Downtown plaza is a venue for free expression

Free speech disputes never develop over pleasant and quiet conversations. They erupt over language that people consider offensive, because of its content or presentation or both.

That's surely the case in the lawsuit filed against the city of Modesto by a local Christian who claims he's not being allowed to preach as he wishes in Tenth Street Plaza.

There should have been better communication on both sides to settle this before it reached the courts. It's too bad that Kevin Borden, a real estate agent, did not approach the City Council members, individually or collectively, to air his complaint that his free speech was being restricted. After discussions with staff, he sought legal assistance from the Alliance Defense Fund, whose attorney wrote to City Attorney Susana Alcala Wood in April. The Alliance lawyer says she never heard back from Wood and so filed the lawsuit last week.

Wood told reporter Sue Nowicki that her intent is "to resolve this as efficiently as possible." We hope so. She should have responded earlier; this isn't the kind of issue for the city to waste a lot of attorney time defending.

The First Amendment right to free speech clearly extends to Borden and every other American.
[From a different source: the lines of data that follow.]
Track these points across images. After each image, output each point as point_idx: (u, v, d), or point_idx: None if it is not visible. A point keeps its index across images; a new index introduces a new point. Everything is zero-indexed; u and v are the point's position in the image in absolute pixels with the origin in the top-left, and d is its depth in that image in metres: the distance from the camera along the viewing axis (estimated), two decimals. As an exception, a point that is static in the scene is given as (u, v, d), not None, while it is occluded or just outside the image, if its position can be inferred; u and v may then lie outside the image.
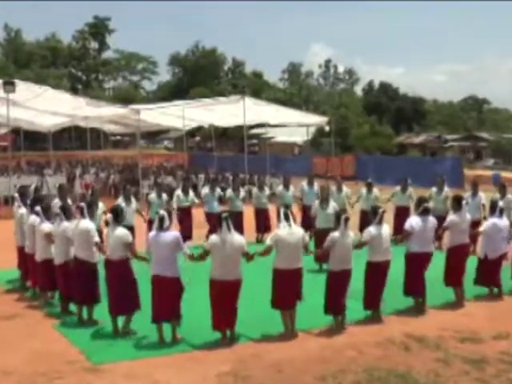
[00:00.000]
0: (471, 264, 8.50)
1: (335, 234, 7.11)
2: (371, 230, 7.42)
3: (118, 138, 57.92)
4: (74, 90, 45.34)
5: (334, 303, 7.06)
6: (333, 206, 10.21)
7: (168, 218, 6.70)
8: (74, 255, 7.39)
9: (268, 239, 7.01)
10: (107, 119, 25.10)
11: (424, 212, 7.89)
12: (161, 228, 6.65)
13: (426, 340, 6.68)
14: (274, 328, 6.97)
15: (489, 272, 8.44)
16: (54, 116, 22.34)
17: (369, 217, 7.83)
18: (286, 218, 6.96)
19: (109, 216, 7.10)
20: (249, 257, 6.72)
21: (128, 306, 6.88)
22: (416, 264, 7.74)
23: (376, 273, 7.35)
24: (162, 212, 6.77)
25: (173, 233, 6.72)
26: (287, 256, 6.79)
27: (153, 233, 6.72)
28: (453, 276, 8.20)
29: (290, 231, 6.89)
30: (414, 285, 7.75)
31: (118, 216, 7.02)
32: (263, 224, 13.20)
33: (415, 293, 7.83)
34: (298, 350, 6.45)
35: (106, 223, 7.11)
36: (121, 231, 6.92)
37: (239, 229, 7.23)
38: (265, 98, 43.24)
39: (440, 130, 56.30)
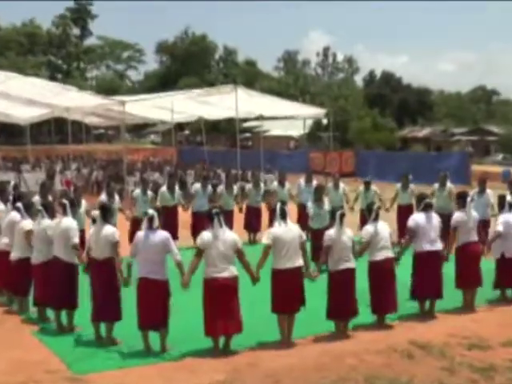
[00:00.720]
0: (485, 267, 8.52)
1: (331, 232, 7.17)
2: (368, 228, 7.52)
3: (102, 131, 57.76)
4: (53, 80, 45.04)
5: (338, 307, 7.09)
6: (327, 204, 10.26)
7: (157, 218, 6.71)
8: (54, 255, 7.37)
9: (264, 238, 7.03)
10: (89, 111, 25.03)
11: (426, 208, 7.95)
12: (150, 228, 6.67)
13: (430, 347, 6.70)
14: (270, 335, 6.97)
15: (509, 272, 8.44)
16: (32, 107, 22.23)
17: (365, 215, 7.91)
18: (282, 215, 6.99)
19: (96, 213, 7.11)
20: (254, 278, 6.70)
21: (111, 313, 6.85)
22: (424, 264, 7.77)
23: (379, 272, 7.39)
24: (152, 211, 6.78)
25: (162, 233, 6.72)
26: (285, 254, 6.81)
27: (141, 232, 6.73)
28: (463, 278, 8.23)
29: (286, 228, 6.93)
30: (422, 287, 7.79)
31: (106, 213, 7.04)
32: (255, 223, 13.26)
33: (422, 296, 7.85)
34: (295, 358, 6.46)
35: (94, 221, 7.12)
36: (109, 229, 6.93)
37: (229, 227, 7.25)
38: (259, 89, 43.22)
39: (447, 123, 56.47)
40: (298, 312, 6.97)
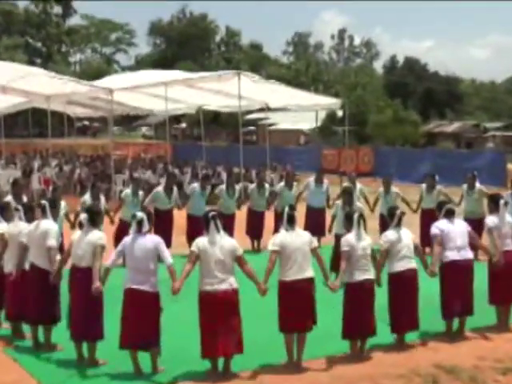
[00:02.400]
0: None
1: (349, 237, 7.19)
2: (388, 234, 7.53)
3: (86, 123, 57.96)
4: (31, 65, 45.18)
5: (354, 324, 7.07)
6: (359, 208, 10.16)
7: (147, 221, 6.74)
8: (31, 262, 7.36)
9: (269, 245, 7.03)
10: (72, 100, 25.06)
11: (448, 214, 7.98)
12: (139, 232, 6.69)
13: (459, 371, 6.65)
14: (276, 355, 6.94)
15: None
16: (6, 95, 22.28)
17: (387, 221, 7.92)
18: (290, 221, 7.00)
19: (83, 216, 7.11)
20: (262, 289, 6.67)
21: (93, 330, 6.83)
22: (451, 275, 7.74)
23: (399, 285, 7.37)
24: (141, 214, 6.81)
25: (153, 237, 6.74)
26: (294, 264, 6.81)
27: (129, 237, 6.74)
28: (497, 292, 8.18)
29: (294, 234, 6.94)
30: (449, 303, 7.76)
31: (95, 217, 7.06)
32: (258, 229, 13.26)
33: (450, 313, 7.80)
34: (304, 383, 6.43)
35: (80, 225, 7.13)
36: (95, 234, 6.95)
37: (229, 234, 7.24)
38: (265, 76, 43.36)
39: (479, 116, 56.40)
40: (310, 331, 6.94)
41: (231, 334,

He's allowed to be in a public space and say what he has to say.

Borden's attorney claims he "has no interest in hassling people." But comments from theater and restaurant customers downtown indicate that some are feeling hassled. One wrote on modbee.com: "I've seen this guy, and I find his actions completely offensive. It may be legal, but it is offensive nonetheless. And it has nothing to do with Christianity. I'd be just as mad if this guy was screaming at the top of his lungs to sell me Amway! Yelling at people is rude -- period."

While this is, at its heart, a free speech issue, it's also generating a secondary thread of comments about whether this in-your-face confrontational style is an effective way of sharing a religious message. Most agree it's not.

But there's little doubt on the free speech argument. The city and Borden should work out an arrangement that provides him the access he is due without disrupting downtown businesses or interfering with the people patronizing them.